The average jackal knew the truth: extinction was not a possibility, it was a sentence already half-executed. They existed only as a memory of what they had lost, and as prey for the very races and beasts they once despised.

The jackals themselves speak of the past in low tones. They once possessed a realm twice the size of what now lies beneath their feet, its southern half fertile and rich with pasture. But they built nothing that endured. Their towns were camps, their strongholds carved from rock and sand, their wealth stored in caravans that never stopped moving. When the war came, there were no walls to hold, no fields to feed them, no foundries to arm their sons.

The dogs came with iron, timber, and a will to settle. The jackals had only teeth and pride. Their defeat was absolute. The southern half of their world—the heart of their domain—became the Doglands, the single greatest territorial loss of any people in Zhuru’s postwar age. It was not simply a shift of borders; it was a replacement of civilizations. Every city that stands there now was raised by dogfolk, brick upon brick, on jackal graves.

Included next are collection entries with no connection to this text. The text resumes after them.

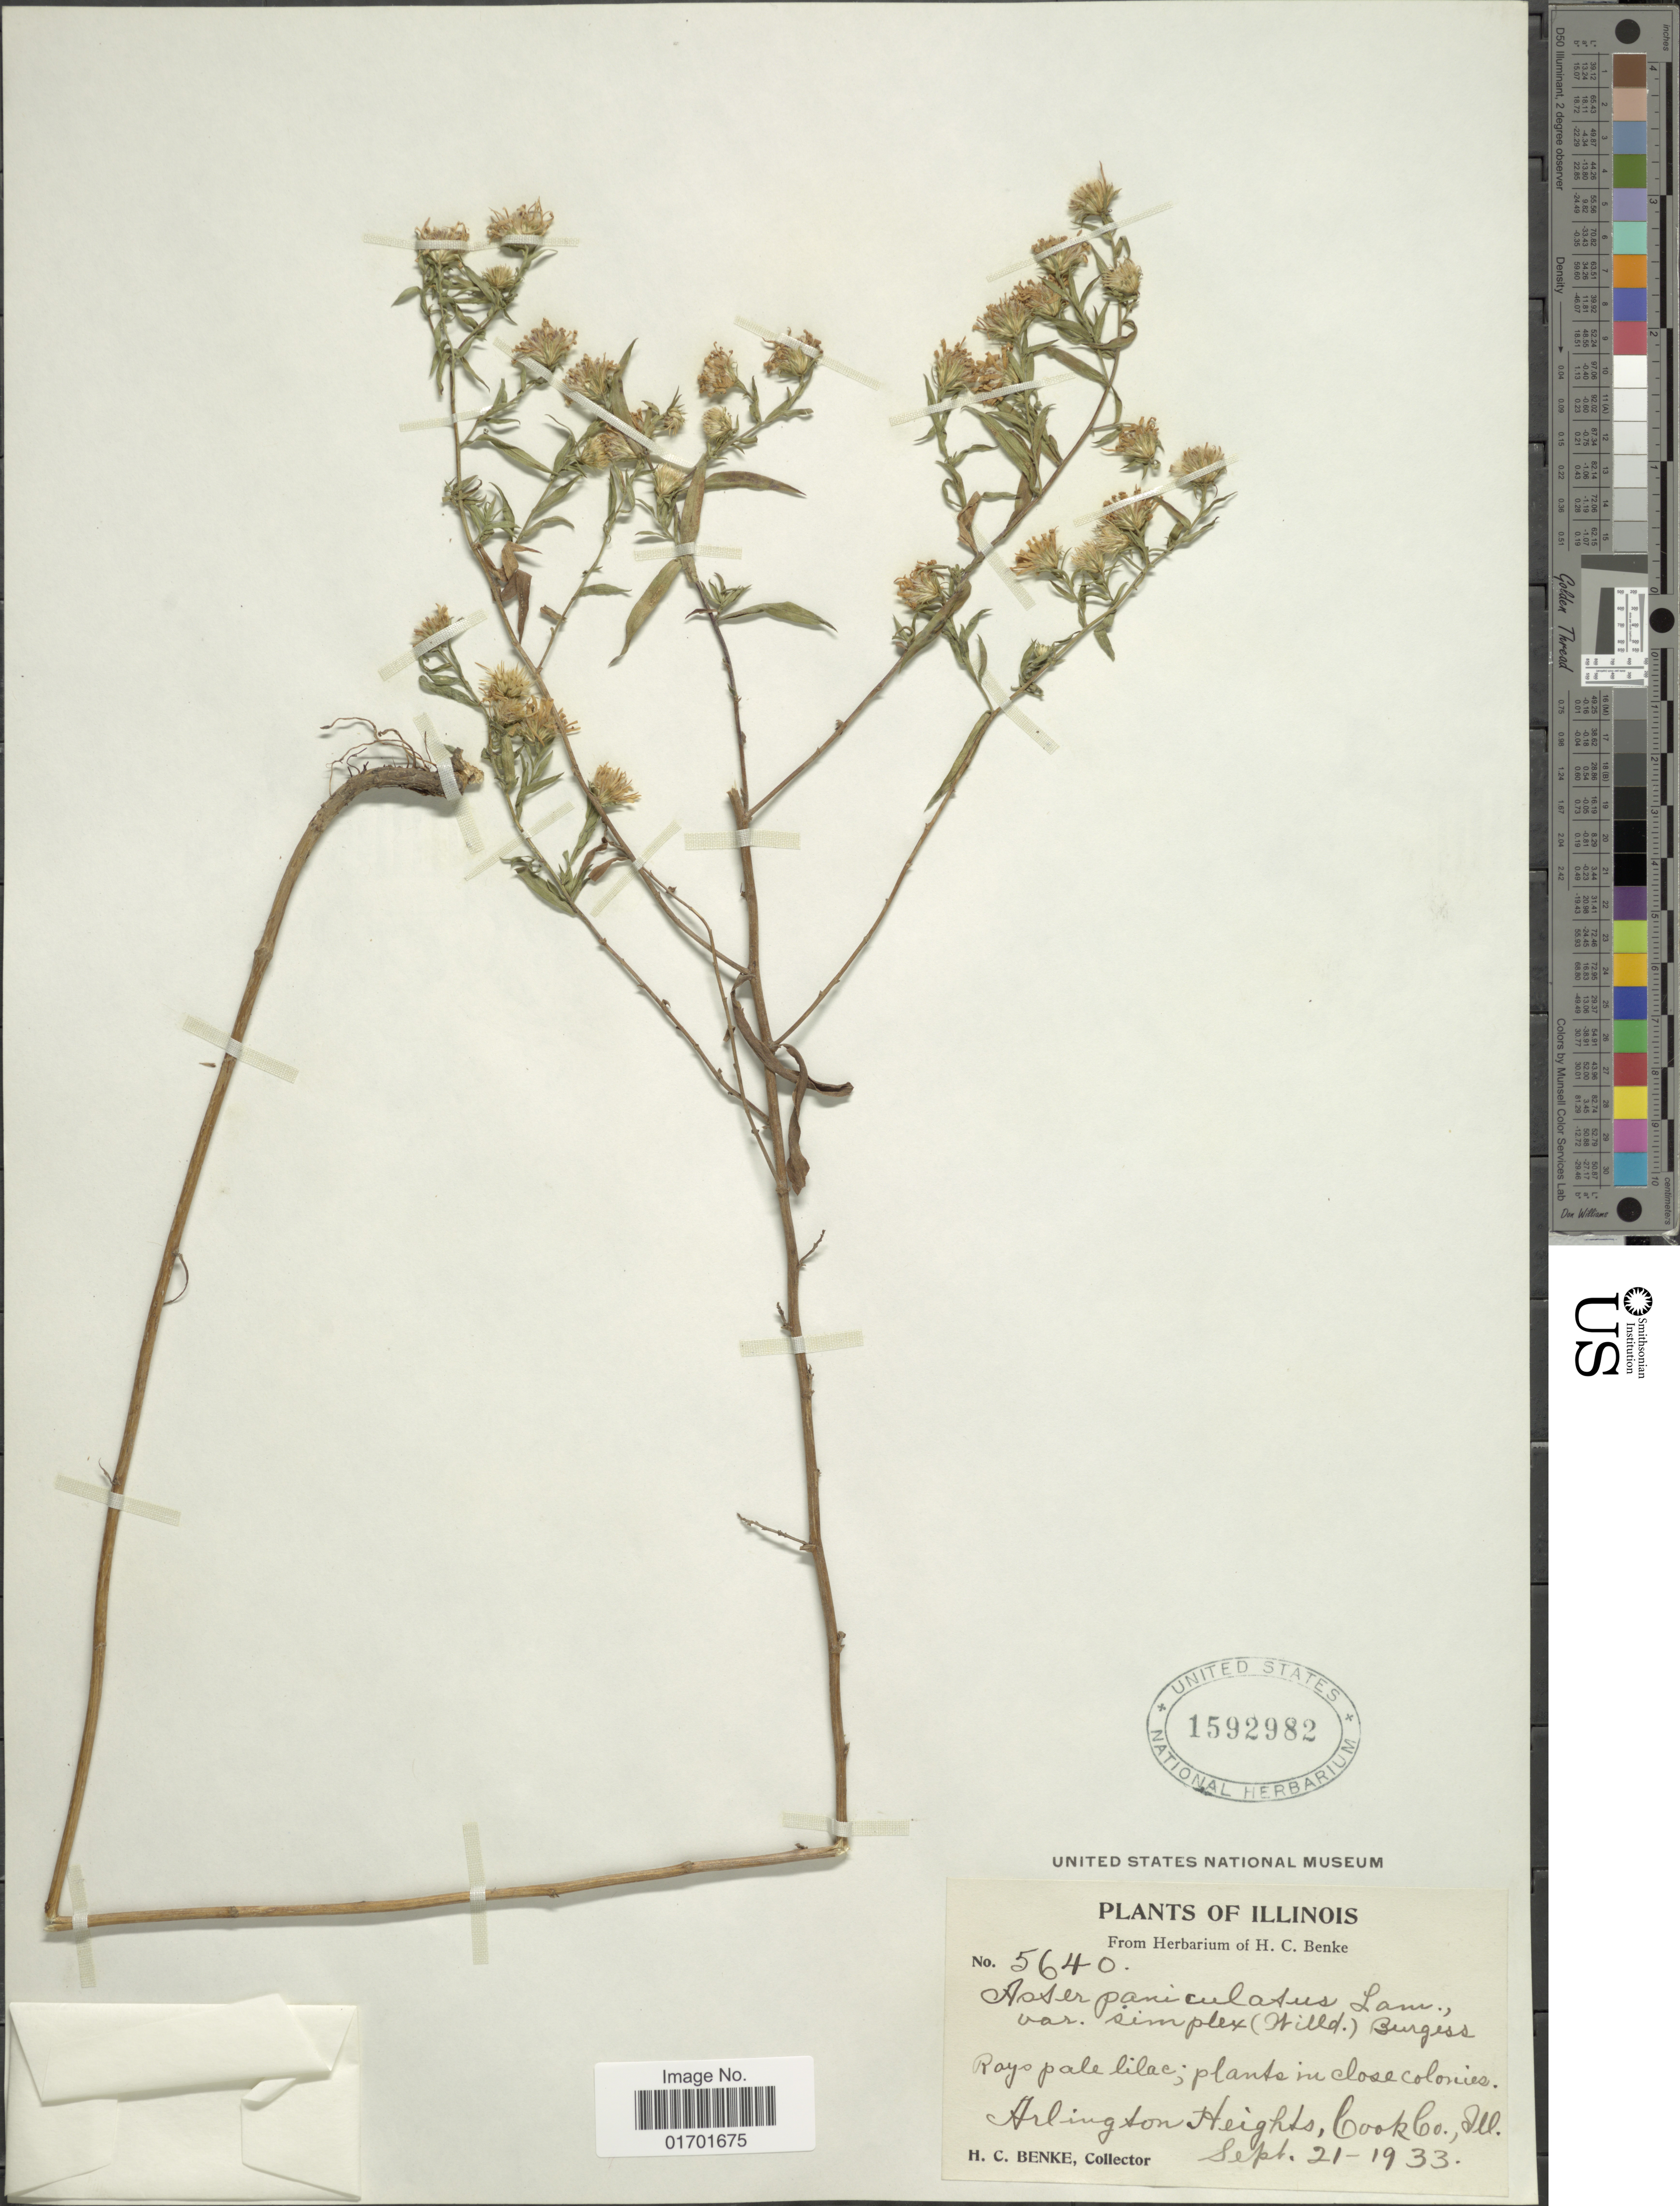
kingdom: Plantae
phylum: Tracheophyta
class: Magnoliopsida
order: Asterales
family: Asteraceae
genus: Symphyotrichum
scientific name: Symphyotrichum lanceolatum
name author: (Willd.) G.L. Nesom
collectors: H. Benke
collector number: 5640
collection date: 1933-09-21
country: United States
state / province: Illinois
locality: Arlington Heights, Cook Co.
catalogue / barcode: US 1592982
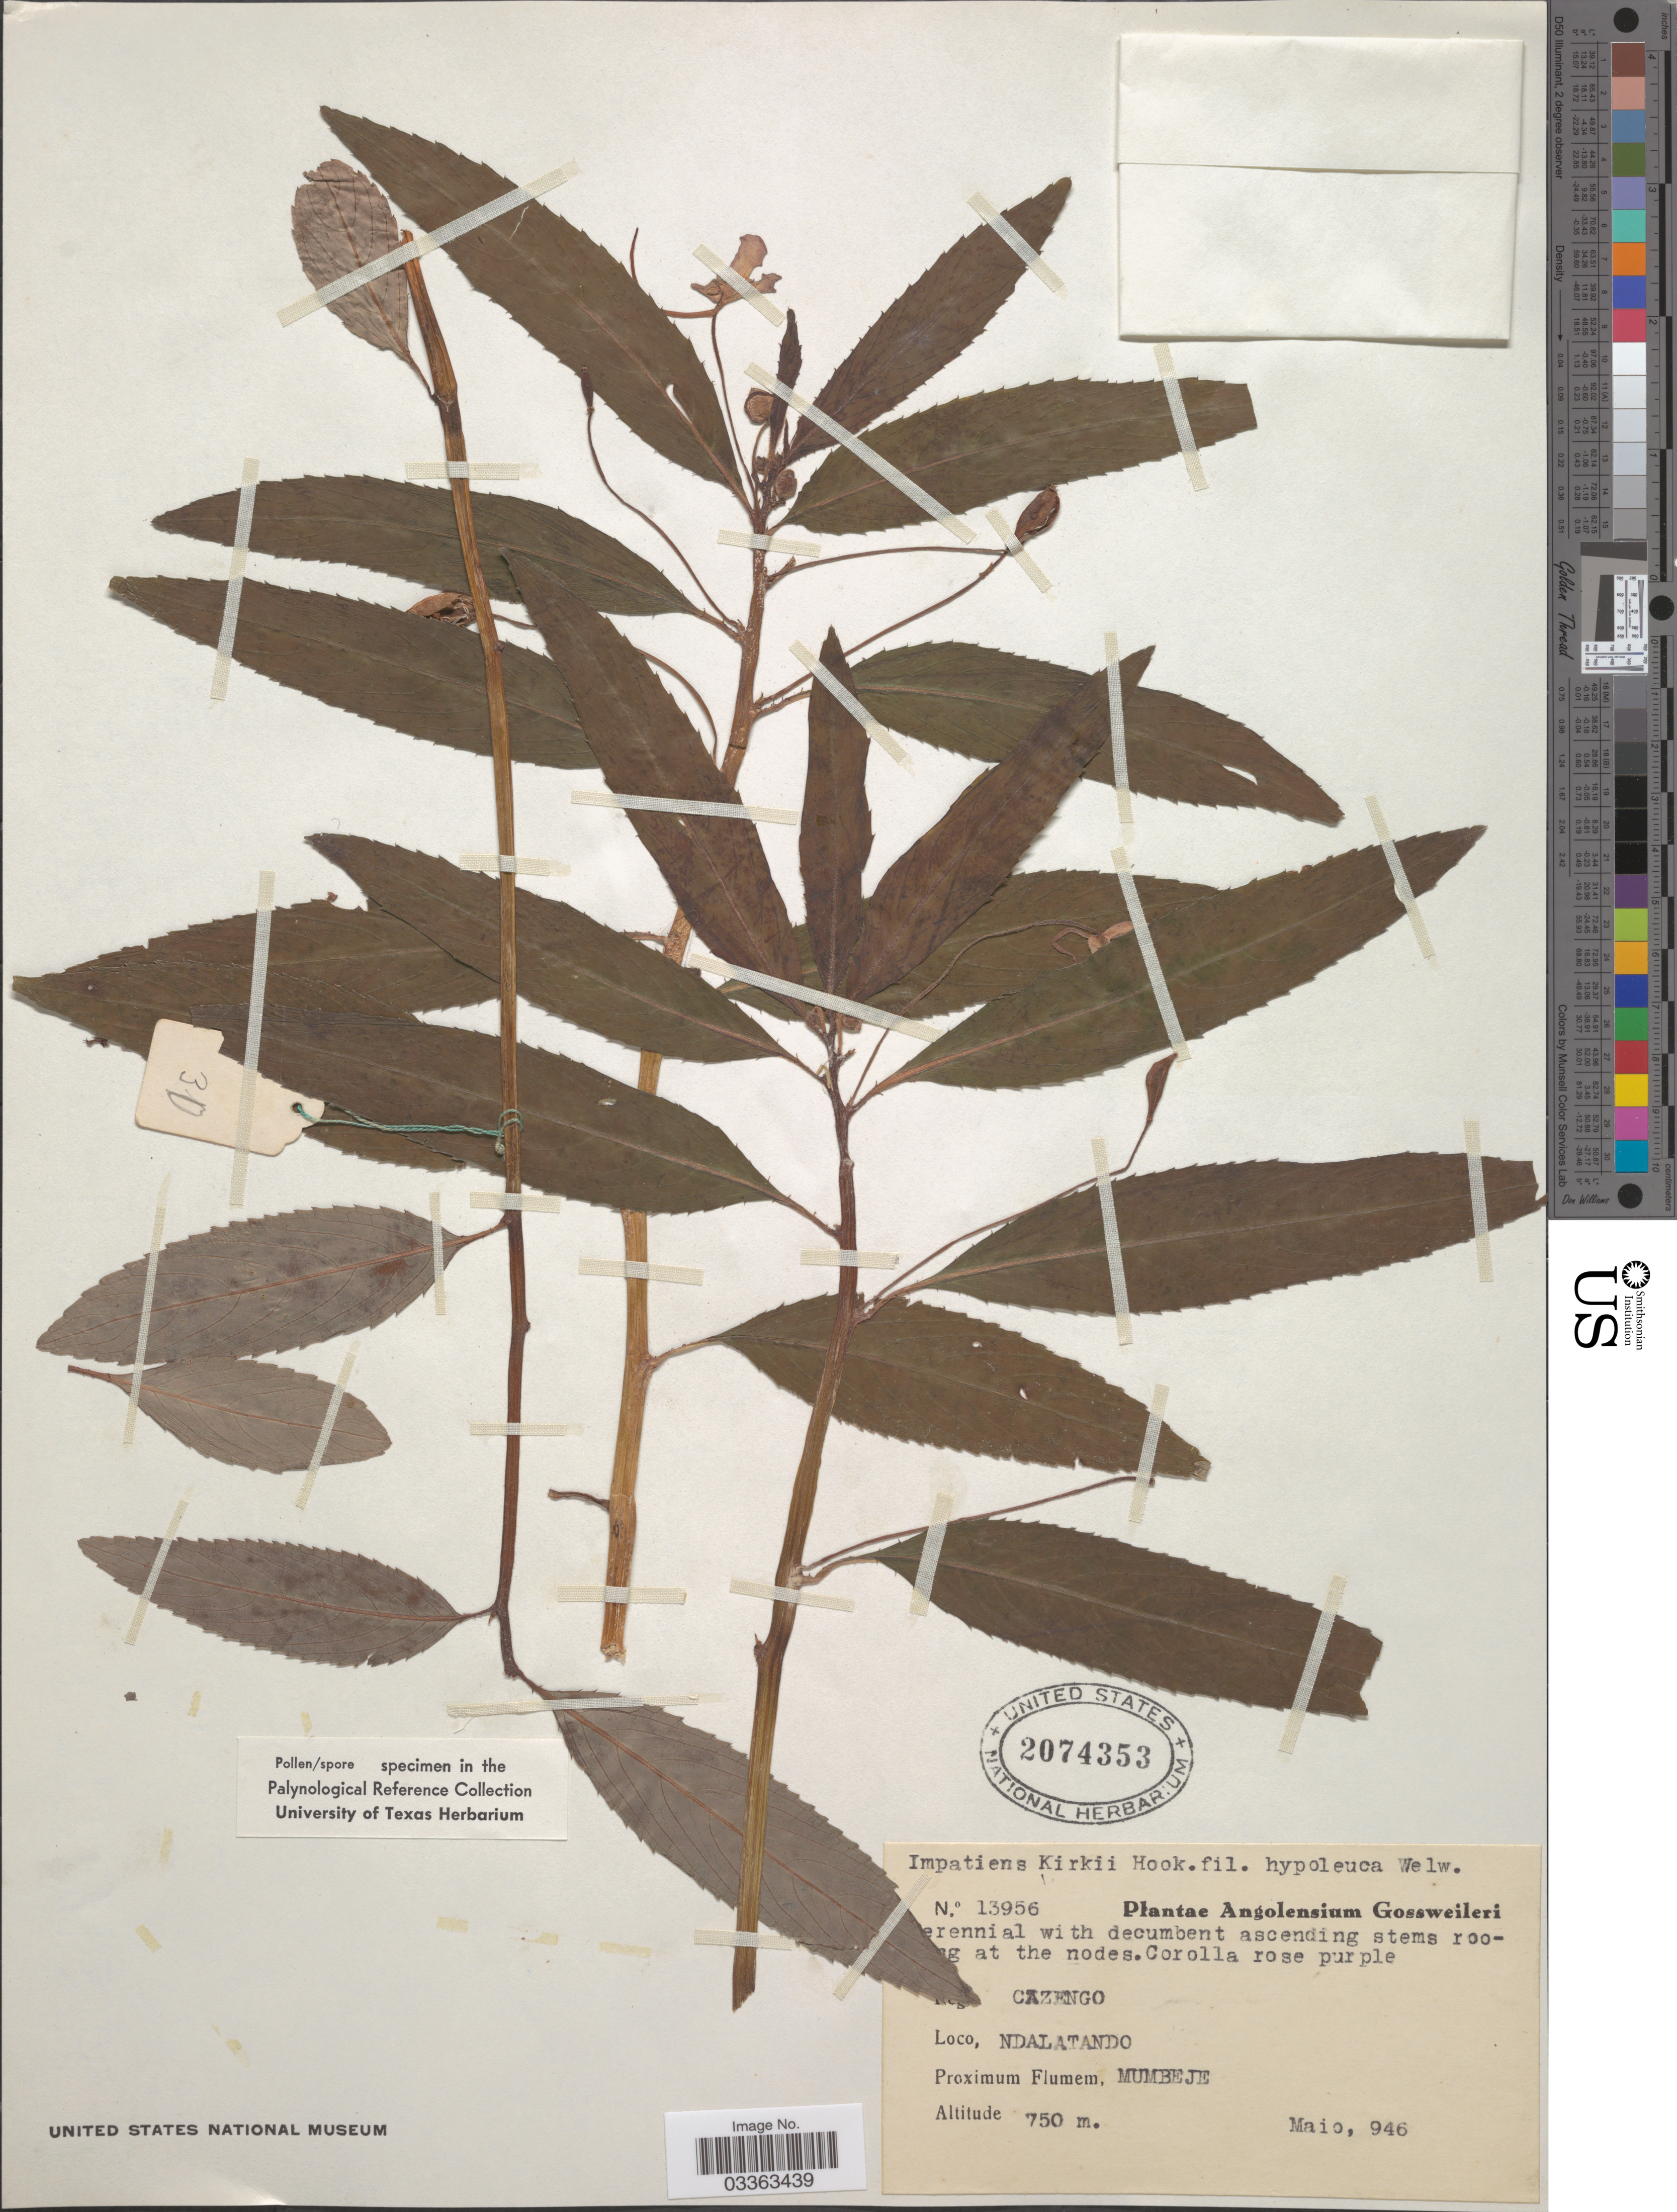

The canals that run from the highlands bear Doglord names. The shrines, the market towers, even the roads—none are of jackal make. If the jackals were to reclaim what was theirs, they would inherit only the monuments of their conquerors. To restore their own culture, they would have to destroy everything the dogs have built.

This is the curse of the Jackalands: a land they cannot reclaim without erasing the only structures that could sustain them. They lack the numbers, the beasts of burden, the ironworks, and the sheer labor power to rebuild what war and time erased. A full generation has grown since their last serious campaign. Those born now know no homeland beyond the sand. They dwell in ruins that predate them, carving out a thin existence along the northern marches where the soil begins to fail and the wind carries the dust of Kartonga.